Generally, CPPs are defined as short, water soluble and partly hydrophobic and/or polybasic peptides (at most 30–35 amino acid residues) with a net positive charge at physiological pH [1]. This new class of peptides was introduced in the late 1980s by the discovery of the human immunodeficiency virus type 1 (HIV-1) encoded Tat peptide [2, 3] and the amphiphilic Drosophila Antennapedia homeodomain-derived 16 amino acid penetratin peptide (pAntp), which was discovered somewhat later [4–7]. These two peptides are the most extensively studied
of all CPPs. The main feature of CPPs is that they are able to penetrate the cell membrane at low micromolar concentrations in Inhibitors,research,lifescience,medical vivo and in vitro without using any chiral receptors and without causing irreversible membrane damage. These peptides are capable of internalizing electrostatically or covalently bound biologically active cargoes such as drugs, Inhibitors,research,lifescience,medical with high efficiency and
low toxicity [1, 8]. Despite many studies made on CPPs, the mechanism(s) by which CPPs enter the cells has not been completely resolved.
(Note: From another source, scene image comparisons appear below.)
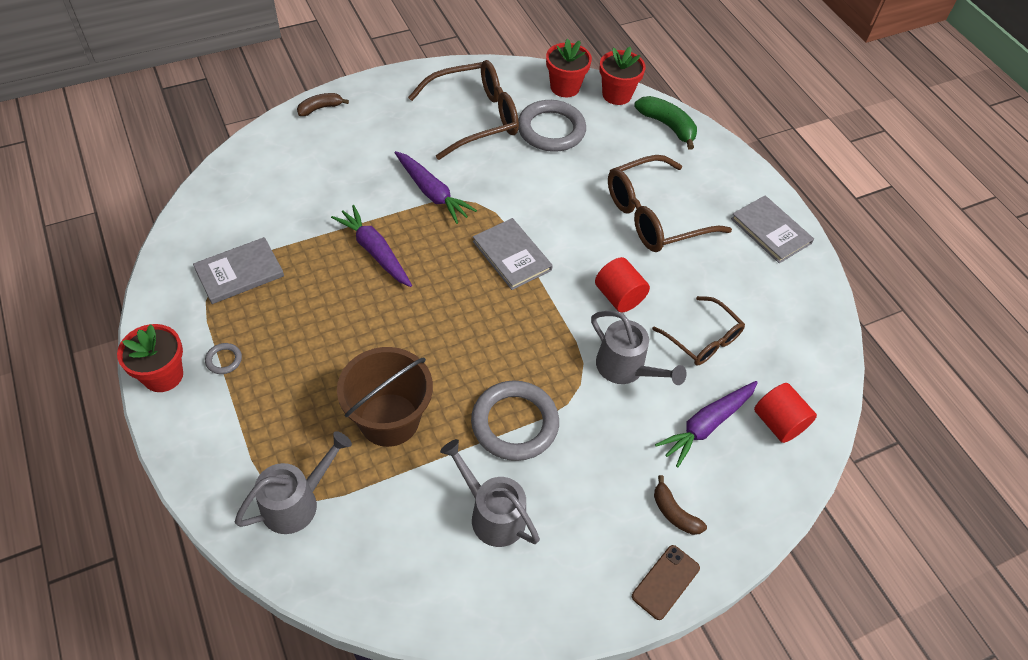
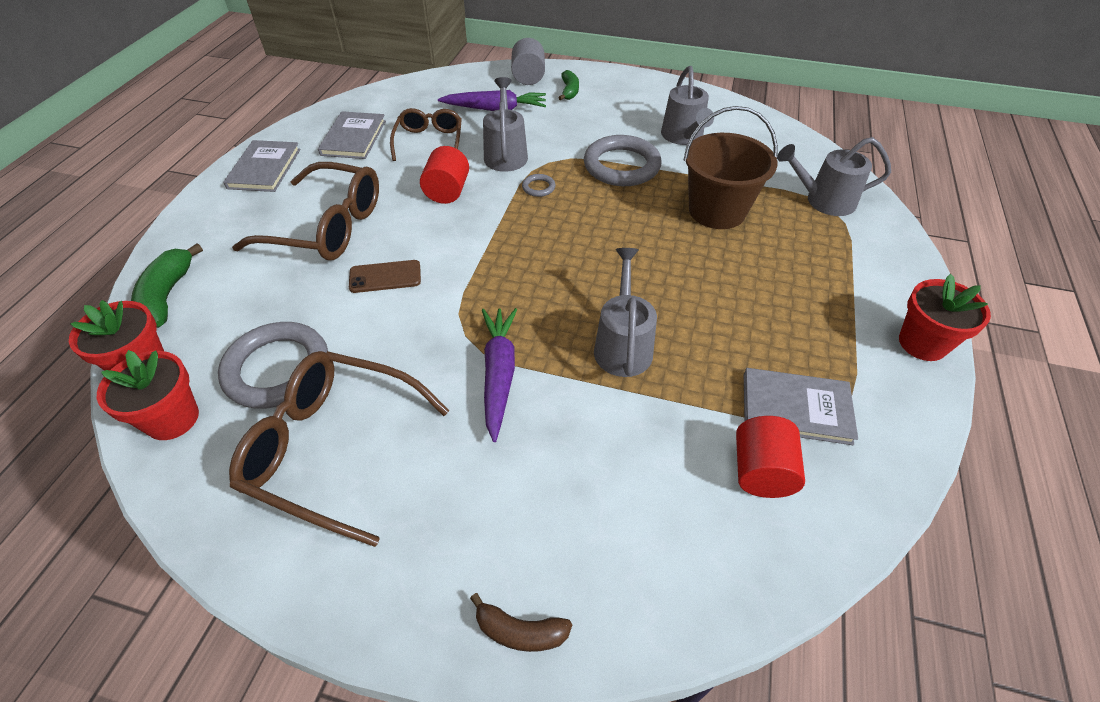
camera: 135 degrees left, 5 degrees down
grey ring [205,343,242,374] -> grey ring moved to [522,174,555,197]
purple carrot [331,205,412,287] -> grey watering can [594,248,657,377]
grey book [473,218,553,290] -> grey book moved to [318,111,386,159]
brown phone [632,545,700,620] -> brown phone moved to [349,260,421,293]
brown banana [654,475,707,535] -> green banana [558,70,579,100]
red cylinder [754,383,817,443] -> red cylinder moved to [736,416,805,498]
none -> grey cylinder [511,38,545,85]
There is Inhibitors,research,lifescience,medical some evidence for both energy-independent processes and endocytosis in internalization of CPPs. Presently, endocytosis, composed of two steps, endocytotic entry followed by endosomal escape, is believed to be the most common uptake mechanism at low CPP concentrations [8, 9]. Model biomembranes or lipid bilayers are efficient model systems to investigate the CPPs translocation mechanism(s). Large unilamellar vesicles (LUVs) are among the most commonly used model membranes in lipid-peptide interaction studies [10]. Here, we have performed experiments to study Inhibitors,research,lifescience,medical the background Inhibitors,research,lifescience,medical mechanism(s)
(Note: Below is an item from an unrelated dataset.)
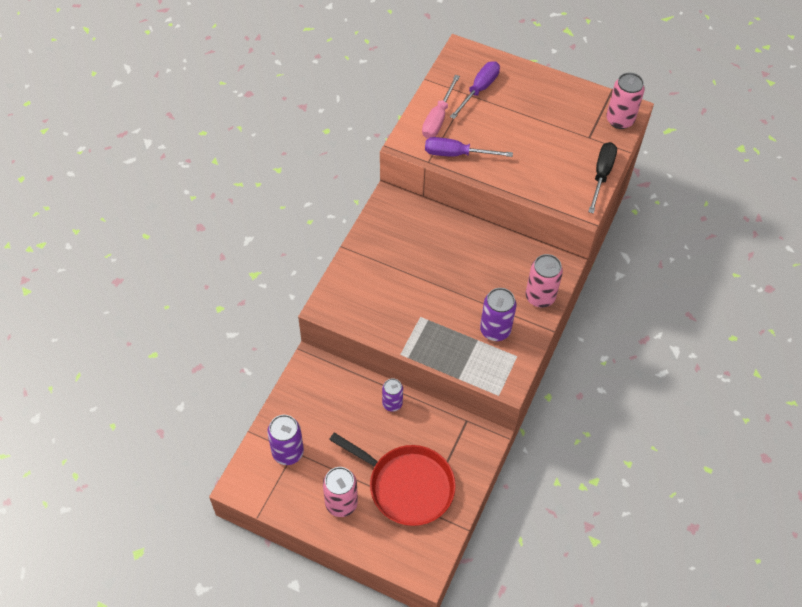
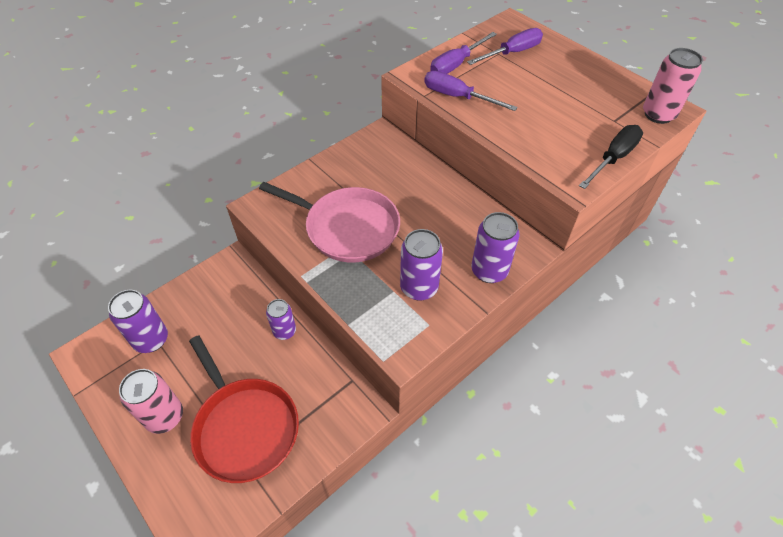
camera: 25 degrees right, 5 degrees down
pink screwdriver [422,75,460,139] -> purple screwdriver [430,32,497,74]
pink can [526,254,563,308] -> purple can [471,212,520,283]
none -> pink pan [259,182,400,262]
of endosomal escape. Cell membranes are normally weakly negatively charged and consist of different phospholipid molecules and associated proteins and proteoglycans. The lipids used in our study (a mixture of zwitterionic POPC and negatively charged POPG phospholipids) have been chosen to mimic cell membranes. Bacteriorhodopsin (BR) reconstituted Anacetrapib into LUVs with 20% negatively charged phospholipid are used to model the endosomes. The LUVs were prepared by the extrusion method, and their size and stability were carefully examined by dynamic light scattering (DLS). BR is an integral membrane protein of about 26KDa found in Halobacterium salinarium. There are various methods to reconstitute membrane proteins into the vesicles including organic solvent-mediated reconstitution, direct incorporation into preformed liposomes, mechanical means, and the detergent-mediated selleckchem Tipifarnib reconstitution method. Among these methods, detergent-mediated reconstitution is the most common and successful technique to incorporate membrane proteins into vesicles [11].